Wednesday, July 03, 2019

Alienated


Alienation.

Again and again in the Bible, God instructs us to care for the aliens living among us. To treat the foreigner, or person of foreign descent, who has chosen to live alongside us, as one of us. This instruction is not simply a matter of hospitality, important though that is, but of self-knowledge. Do this, remembering that you were once aliens in the land of Egypt; that you were once exiles in Babylon. To forget is to become alienated from ourselves.

I’m struck by how prominent a sense of alienation is today, and in particular by how many people feel like an alien in their own land.

This is true of those to whom the rise of populism appeals, and to those who are bewildered by it. True of those, in the UK, who voted for Brexit, and of those who voted to Remain. True of those who voted for Trump, in the US, and for Democrats in Trump’s America. True in the resurgence of nationalism across Europe. True, perhaps, also for those resisting regimes in Hong Kong and Sudan and Venezuela and Burma...

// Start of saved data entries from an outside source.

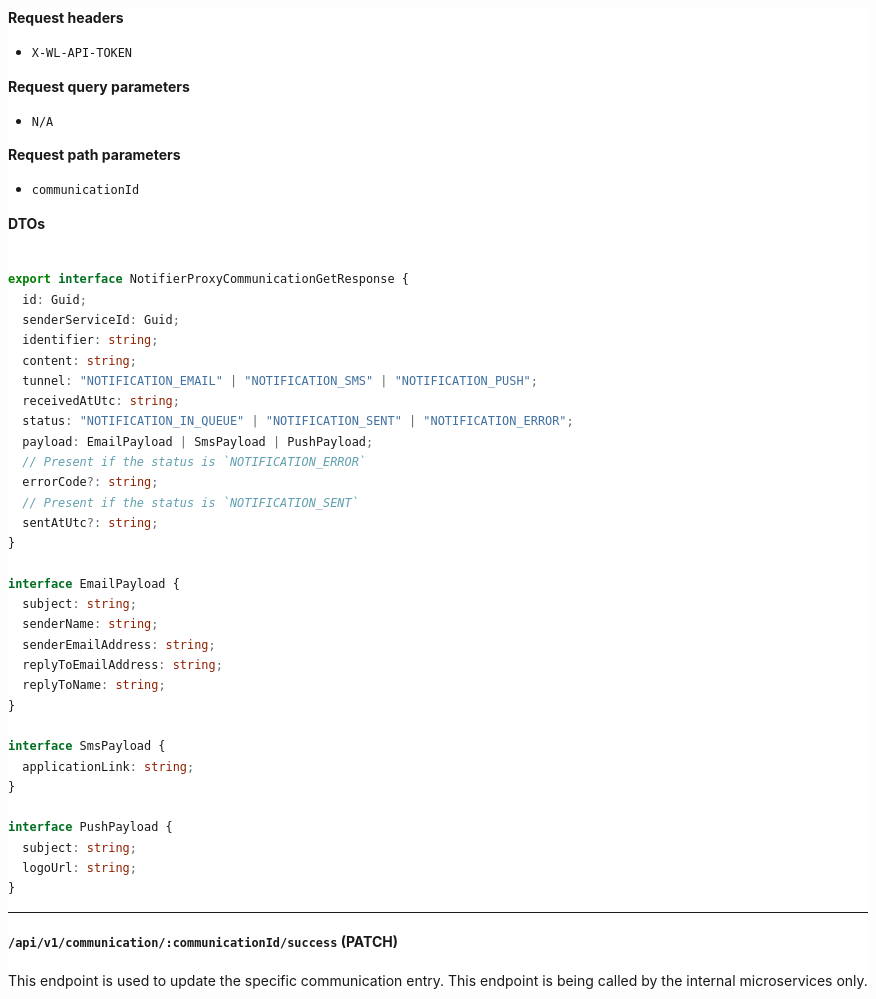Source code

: **Request headers**
* `X-WL-API-TOKEN`

**Request query parameters**
* `N/A`

**Request path parameters**
* `communicationId`

**DTOs**

```ts

export interface NotifierProxyCommunicationGetResponse {
  id: Guid;
  senderServiceId: Guid;
  identifier: string;
  content: string;
  tunnel: "NOTIFICATION_EMAIL" | "NOTIFICATION_SMS" | "NOTIFICATION_PUSH";
  receivedAtUtc: string;
  status: "NOTIFICATION_IN_QUEUE" | "NOTIFICATION_SENT" | "NOTIFICATION_ERROR";
  payload: EmailPayload | SmsPayload | PushPayload;
  // Present if the status is `NOTIFICATION_ERROR`
  errorCode?: string;
  // Present if the status is `NOTIFICATION_SENT`
  sentAtUtc?: string;
}

interface EmailPayload {
  subject: string;
  senderName: string;
  senderEmailAddress: string;
  replyToEmailAddress: string;
  replyToName: string;
}

interface SmsPayload {
  applicationLink: string;
}

interface PushPayload {
  subject: string;
  logoUrl: string;
}

```

---

#### `/api/v1/communication/:communicationId/success` (PATCH)
This endpoint is used to update the specific communication entry. This endpoint is being called by the internal microservices only.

It is true for British ex-pats who would rather be ‘legitimately’ foreigners in a foreign land than the cognitive dissonance of feeling like aliens in their own country. It is true for young people facing global environmental crisis while the grown-ups squabble over who owns the toys in the burning tree-house.

Into this backdrop, the New Testament (and especially letters such as 1 Peter, and Hebrews) speaks of living as strangers in the world. Not because our home is away from this planet, but because our identity is not primarily shaped by nation and empire, but by a kingdom that embraces all as welcomed stranger, and a king who lives among the displaced and dispossessed.

We’re all human. All in the same boat. And we all forget, over and over again, and need to be instructed, to rediscover ourselves, in the eyes of the alien in our midst.